### Assignment
Without including any pictures, retype exactly the lines from the top of the records through the line containing "#### Happy Valley", that final line included.

### Data provided
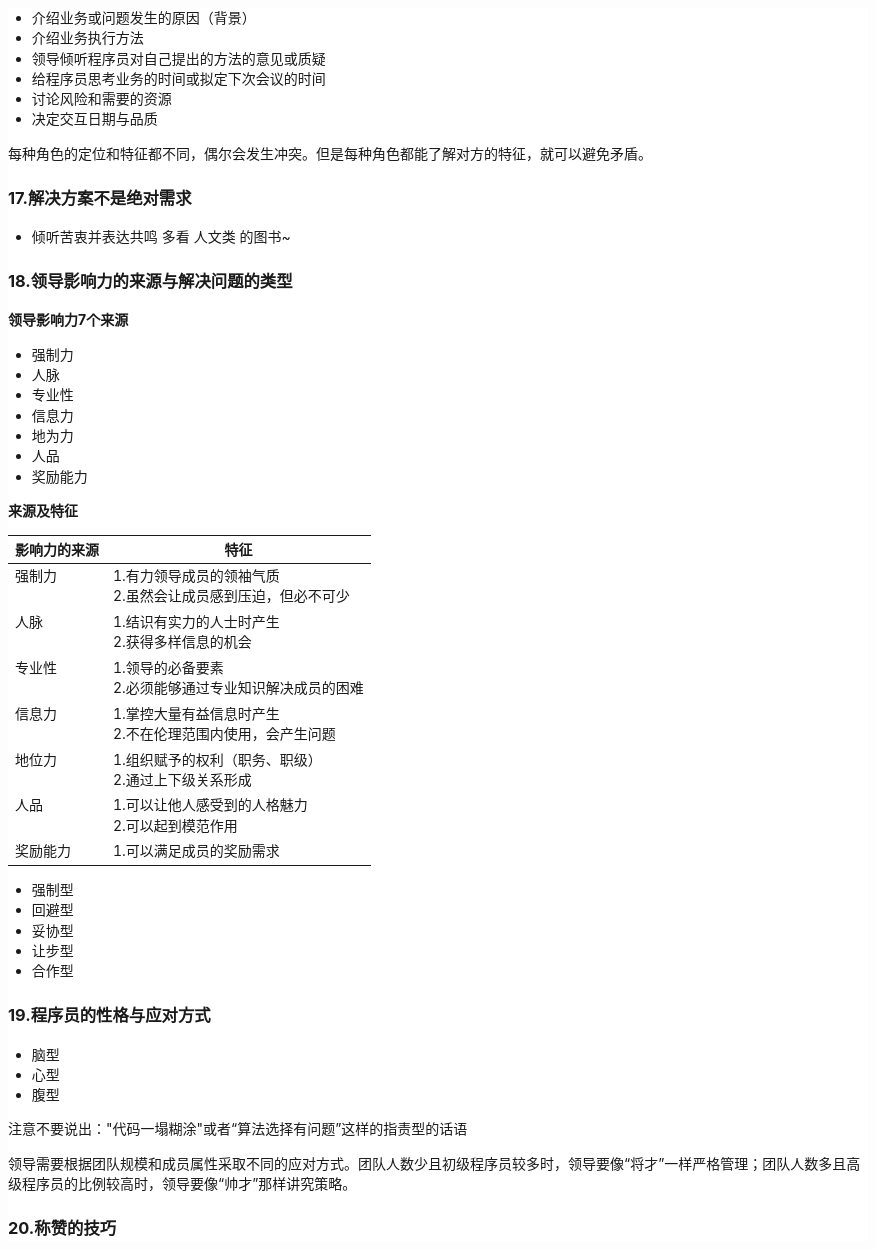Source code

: - 介绍业务或问题发生的原因（背景）
- 介绍业务执行方法
- 领导倾听程序员对自己提出的方法的意见或质疑
- 给程序员思考业务的时间或拟定下次会议的时间
- 讨论风险和需要的资源
- 决定交互日期与品质

每种角色的定位和特征都不同，偶尔会发生冲突。但是每种角色都能了解对方的特征，就可以避免矛盾。


### 17.解决方案不是绝对需求

- 倾听苦衷并表达共鸣
多看 人文类 的图书~

### 18.领导影响力的来源与解决问题的类型

**领导影响力7个来源**

- 强制力
- 人脉
- 专业性
- 信息力
- 地为力
- 人品
- 奖励能力

**来源及特征**

影响力的来源|特征
--|--
强制力|1.有力领导成员的领袖气质<br>2.虽然会让成员感到压迫，但必不可少
人脉|1.结识有实力的人士时产生<br>2.获得多样信息的机会
专业性|1.领导的必备要素<br>2.必须能够通过专业知识解决成员的困难
信息力|1.掌控大量有益信息时产生<br>2.不在伦理范围内使用，会产生问题
地位力|1.组织赋予的权利（职务、职级）<br>2.通过上下级关系形成
人品|1.可以让他人感受到的人格魅力<br>2.可以起到模范作用
奖励能力|1.可以满足成员的奖励需求

- 强制型
- 回避型
- 妥协型
- 让步型
- 合作型

### 19.程序员的性格与应对方式

- 脑型
- 心型
- 腹型

注意不要说出："代码一塌糊涂"或者“算法选择有问题”这样的指责型的话语

领导需要根据团队规模和成员属性采取不同的应对方式。团队人数少且初级程序员较多时，领导要像“将才”一样严格管理；团队人数多且高级程序员的比例较高时，领导要像“帅才”那样讲究策略。

### 20.称赞的技巧
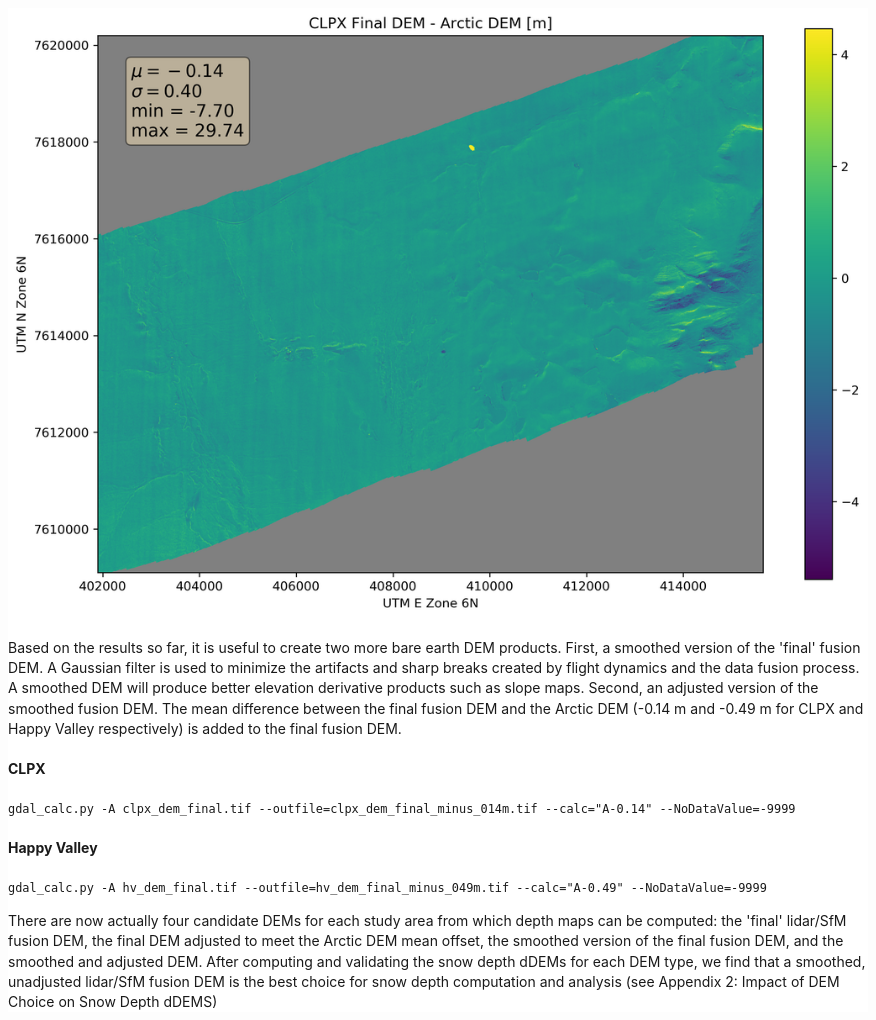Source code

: ![alt text](../DEMs/clpx/bare_earth/figs/clpx_final_dem_minus_arctic_dem_fig.png)

<p>
Based on the results so far, it is useful to create two more bare earth DEM products. First, a smoothed version of the 'final' fusion DEM. A Gaussian filter is used to minimize the artifacts and sharp breaks created by flight dynamics and the data fusion process. A smoothed DEM will produce better elevation derivative products such as slope maps. Second, an adjusted version of the smoothed fusion DEM. The mean difference between the final fusion DEM and the Arctic DEM (-0.14 m and -0.49 m for CLPX and Happy Valley respectively) is added to the final fusion DEM.
</p>

#### CLPX

`gdal_calc.py -A clpx_dem_final.tif --outfile=clpx_dem_final_minus_014m.tif --calc="A-0.14" --NoDataValue=-9999`

#### Happy Valley

`gdal_calc.py -A hv_dem_final.tif --outfile=hv_dem_final_minus_049m.tif --calc="A-0.49" --NoDataValue=-9999`

<p>
There are now actually four candidate DEMs for each study area from which depth maps can be computed: the 'final' lidar/SfM fusion DEM, the final DEM adjusted to meet the Arctic DEM mean offset, the smoothed version of the final fusion DEM, and the smoothed and adjusted DEM. After computing and validating the snow depth dDEMs for each DEM type, we find that a smoothed, unadjusted lidar/SfM fusion DEM is the best choice for snow depth computation and analysis (see Appendix 2: Impact of DEM Choice on Snow Depth dDEMS)
</p>
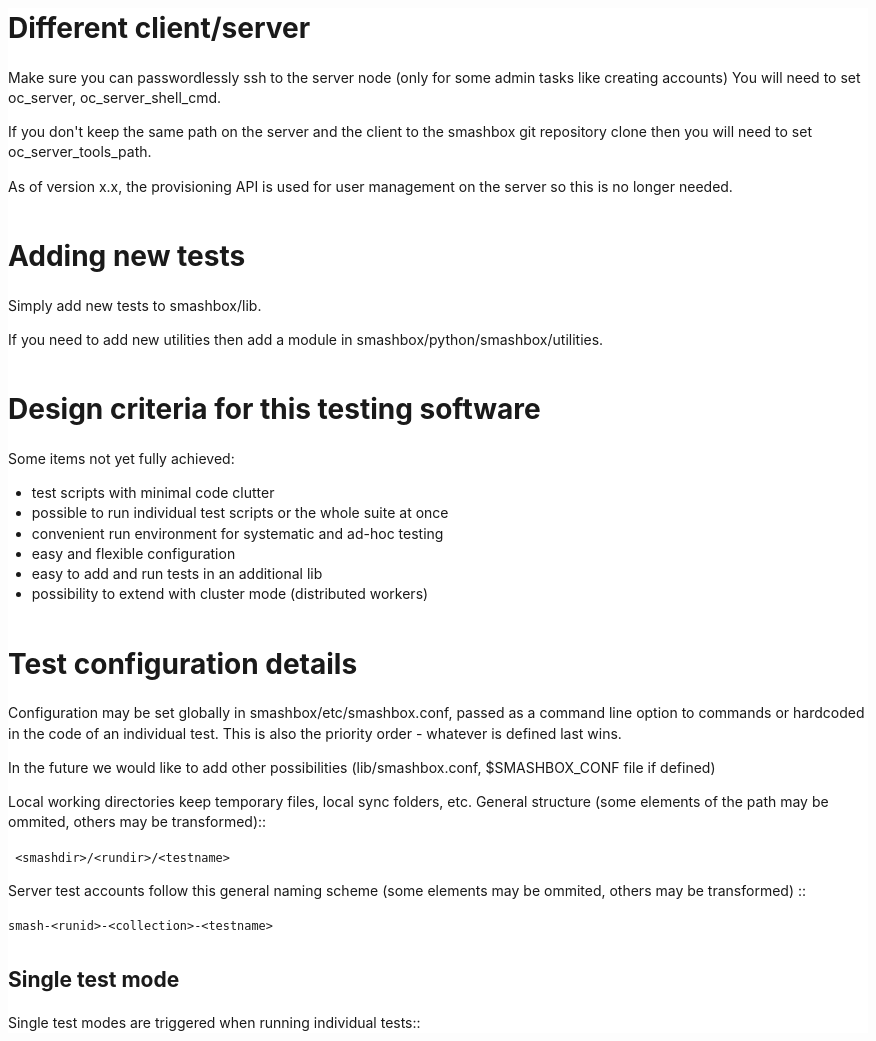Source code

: 
Different client/server
=======================

Make sure you can passwordlessly ssh to the server node (only for some admin tasks like creating accounts)
You will need to set oc_server, oc_server_shell_cmd. 

If you don't keep the same path on the server and the client to the smashbox git repository clone then you will need to set oc_server_tools_path.

As of version x.x, the provisioning API is used for user management on the server so this is no longer needed.

Adding new tests
================

Simply add new tests to smashbox/lib.

If you need to add new utilities then add a module in smashbox/python/smashbox/utilities.


Design criteria for this testing software
=========================================

Some items not yet fully achieved:

  - test scripts with minimal code clutter
  - possible to run individual test scripts or the whole suite at once
  - convenient run environment for systematic and ad-hoc testing
  - easy and flexible configuration
  - easy to add and run tests in an additional lib
  - possibility to extend with cluster mode (distributed workers)


Test configuration details
==========================

Configuration may be set globally in smashbox/etc/smashbox.conf,
passed as a command line option to commands or hardcoded in the code
of an individual test. This is also the priority order - whatever is
defined last wins.

In the future we would like to add other possibilities
(lib/smashbox.conf, $SMASHBOX_CONF file if defined)

Local working directories keep temporary files, local sync folders, etc. General structure (some elements of the path may be ommited, others may be transformed)::

     <smashdir>/<rundir>/<testname>

Server test accounts follow this general naming scheme (some elements may be ommited, others may be transformed) ::

    smash-<runid>-<collection>-<testname>
   

Single test mode
----------------

Single test modes are triggered when running individual tests::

### Answer to the exercise
Source code

: - 介绍业务或问题发生的原因（背景）
- 介绍业务执行方法
- 领导倾听程序员对自己提出的方法的意见或质疑
- 给程序员思考业务的时间或拟定下次会议的时间
- 讨论风险和需要的资源
- 决定交互日期与品质

每种角色的定位和特征都不同，偶尔会发生冲突。但是每种角色都能了解对方的特征，就可以避免矛盾。


### 17.解决方案不是绝对需求

- 倾听苦衷并表达共鸣
多看 人文类 的图书~

### 18.领导影响力的来源与解决问题的类型

**领导影响力7个来源**

- 强制力
- 人脉
- 专业性
- 信息力
- 地为力
- 人品
- 奖励能力

**来源及特征**

影响力的来源|特征
--|--
强制力|1.有力领导成员的领袖气质<br>2.虽然会让成员感到压迫，但必不可少
人脉|1.结识有实力的人士时产生<br>2.获得多样信息的机会
专业性|1.领导的必备要素<br>2.必须能够通过专业知识解决成员的困难
信息力|1.掌控大量有益信息时产生<br>2.不在伦理范围内使用，会产生问题
地位力|1.组织赋予的权利（职务、职级）<br>2.通过上下级关系形成
人品|1.可以让他人感受到的人格魅力<br>2.可以起到模范作用
奖励能力|1.可以满足成员的奖励需求

- 强制型
- 回避型
- 妥协型
- 让步型
- 合作型

### 19.程序员的性格与应对方式

- 脑型
- 心型
- 腹型

注意不要说出："代码一塌糊涂"或者“算法选择有问题”这样的指责型的话语

领导需要根据团队规模和成员属性采取不同的应对方式。团队人数少且初级程序员较多时，领导要像“将才”一样严格管理；团队人数多且高级程序员的比例较高时，领导要像“帅才”那样讲究策略。

### 20.称赞的技巧
Source code

: ![alt text](../DEMs/clpx/bare_earth/figs/clpx_final_dem_minus_arctic_dem_fig.png)

<p>
Based on the results so far, it is useful to create two more bare earth DEM products. First, a smoothed version of the 'final' fusion DEM. A Gaussian filter is used to minimize the artifacts and sharp breaks created by flight dynamics and the data fusion process. A smoothed DEM will produce better elevation derivative products such as slope maps. Second, an adjusted version of the smoothed fusion DEM. The mean difference between the final fusion DEM and the Arctic DEM (-0.14 m and -0.49 m for CLPX and Happy Valley respectively) is added to the final fusion DEM.
</p>

#### CLPX

`gdal_calc.py -A clpx_dem_final.tif --outfile=clpx_dem_final_minus_014m.tif --calc="A-0.14" --NoDataValue=-9999`

#### Happy Valley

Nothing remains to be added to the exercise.